**TASK OBJECTIVE:** Down to the final line, print the records again exactly.
==== PROVIDED RECORDS
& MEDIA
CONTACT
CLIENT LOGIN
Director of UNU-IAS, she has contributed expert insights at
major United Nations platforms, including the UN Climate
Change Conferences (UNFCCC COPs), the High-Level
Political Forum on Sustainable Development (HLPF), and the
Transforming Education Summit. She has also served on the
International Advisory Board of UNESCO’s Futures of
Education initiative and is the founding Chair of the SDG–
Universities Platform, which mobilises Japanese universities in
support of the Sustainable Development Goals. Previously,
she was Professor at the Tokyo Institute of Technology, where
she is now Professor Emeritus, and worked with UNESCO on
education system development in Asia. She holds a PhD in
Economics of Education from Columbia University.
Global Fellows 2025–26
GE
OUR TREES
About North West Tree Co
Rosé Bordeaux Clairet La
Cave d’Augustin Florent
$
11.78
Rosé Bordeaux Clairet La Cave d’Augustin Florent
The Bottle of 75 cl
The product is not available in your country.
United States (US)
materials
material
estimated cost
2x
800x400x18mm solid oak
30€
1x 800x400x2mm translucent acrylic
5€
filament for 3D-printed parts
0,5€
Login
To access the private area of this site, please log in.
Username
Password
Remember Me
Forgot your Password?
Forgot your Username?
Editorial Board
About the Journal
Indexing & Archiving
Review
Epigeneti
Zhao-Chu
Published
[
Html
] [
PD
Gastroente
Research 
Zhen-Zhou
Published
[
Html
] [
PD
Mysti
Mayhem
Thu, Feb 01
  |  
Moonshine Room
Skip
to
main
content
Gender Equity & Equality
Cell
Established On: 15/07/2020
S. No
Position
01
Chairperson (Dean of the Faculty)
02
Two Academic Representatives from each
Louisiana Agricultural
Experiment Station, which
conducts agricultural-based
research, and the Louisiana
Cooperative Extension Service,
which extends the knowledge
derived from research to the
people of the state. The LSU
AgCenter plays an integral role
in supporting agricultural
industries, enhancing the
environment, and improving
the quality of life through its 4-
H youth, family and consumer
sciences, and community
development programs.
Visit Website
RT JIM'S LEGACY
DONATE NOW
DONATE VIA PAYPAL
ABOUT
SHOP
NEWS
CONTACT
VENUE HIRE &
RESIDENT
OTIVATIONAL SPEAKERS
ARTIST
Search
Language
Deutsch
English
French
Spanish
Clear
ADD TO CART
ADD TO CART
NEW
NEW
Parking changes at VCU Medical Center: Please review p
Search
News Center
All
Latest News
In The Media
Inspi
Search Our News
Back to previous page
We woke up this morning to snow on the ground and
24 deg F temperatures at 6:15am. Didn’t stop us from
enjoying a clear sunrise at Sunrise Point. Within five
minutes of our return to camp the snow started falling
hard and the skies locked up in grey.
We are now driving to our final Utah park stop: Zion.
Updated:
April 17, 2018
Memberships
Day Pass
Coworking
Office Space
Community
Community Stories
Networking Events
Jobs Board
========
**SOLUTION:**
& MEDIA
CONTACT
CLIENT LOGIN
Director of UNU-IAS, she has contributed expert insights at
major United Nations platforms, including the UN Climate
Change Conferences (UNFCCC COPs), the High-Level
Political Forum on Sustainable Development (HLPF), and the
Transforming Education Summit. She has also served on the
International Advisory Board of UNESCO’s Futures of
Education initiative and is the founding Chair of the SDG–
Universities Platform, which mobilises Japanese universities in
support of the Sustainable Development Goals. Previously,
she was Professor at the Tokyo Institute of Technology, where
she is now Professor Emeritus, and worked with UNESCO on
education system development in Asia. She holds a PhD in
Economics of Education from Columbia University.
Global Fellows 2025–26
GE
OUR TREES
About North West Tree Co
Rosé Bordeaux Clairet La
Cave d’Augustin Florent
$
11.78
Rosé Bordeaux Clairet La Cave d’Augustin Florent
The Bottle of 75 cl
The product is not available in your country.
United States (US)
materials
material
estimated cost
2x
800x400x18mm solid oak
30€
1x 800x400x2mm translucent acrylic
5€
filament for 3D-printed parts
0,5€
Login
To access the private area of this site, please log in.
Username
Password
Remember Me
Forgot your Password?
Forgot your Username?
Editorial Board
About the Journal
Indexing & Archiving
Review
Epigeneti
Zhao-Chu
Published
[
Html
] [
PD
Gastroente
Research 
Zhen-Zhou
Published
[
Html
] [
PD
Mysti
Mayhem
Thu, Feb 01
  |  
Moonshine Room
Skip
to
main
content
Gender Equity & Equality
Cell
Established On: 15/07/2020
S. No
Position
01
Chairperson (Dean of the Faculty)
02
Two Academic Representatives from each
Louisiana Agricultural
Experiment Station, which
conducts agricultural-based
research, and the Louisiana
Cooperative Extension Service,
which extends the knowledge
derived from research to the
people of the state. The LSU
AgCenter plays an integral role
in supporting agricultural
industries, enhancing the
environment, and improving
the quality of life through its 4-
H youth, family and consumer
sciences, and community
development programs.
Visit Website
RT JIM'S LEGACY
DONATE NOW
DONATE VIA PAYPAL
ABOUT
SHOP
NEWS
CONTACT
VENUE HIRE &
RESIDENT
OTIVATIONAL SPEAKERS
ARTIST
Search
Language
Deutsch
English
French
Spanish
Clear
ADD TO CART
ADD TO CART
NEW
NEW
Parking changes at VCU Medical Center: Please review p
Search
News Center
All
Latest News
In The Media
Inspi
Search Our News
Back to previous page
We woke up this morning to snow on the ground and
24 deg F temperatures at 6:15am. Didn’t stop us from
enjoying a clear sunrise at Sunrise Point. Within five
minutes of our return to camp the snow started falling
hard and the skies locked up in grey.
We are now driving to our final Utah park stop: Zion.
Updated:
April 17, 2018
Memberships
Day Pass
Coworking
Office Space
Community
Community Stories
Networking Events
Jobs Board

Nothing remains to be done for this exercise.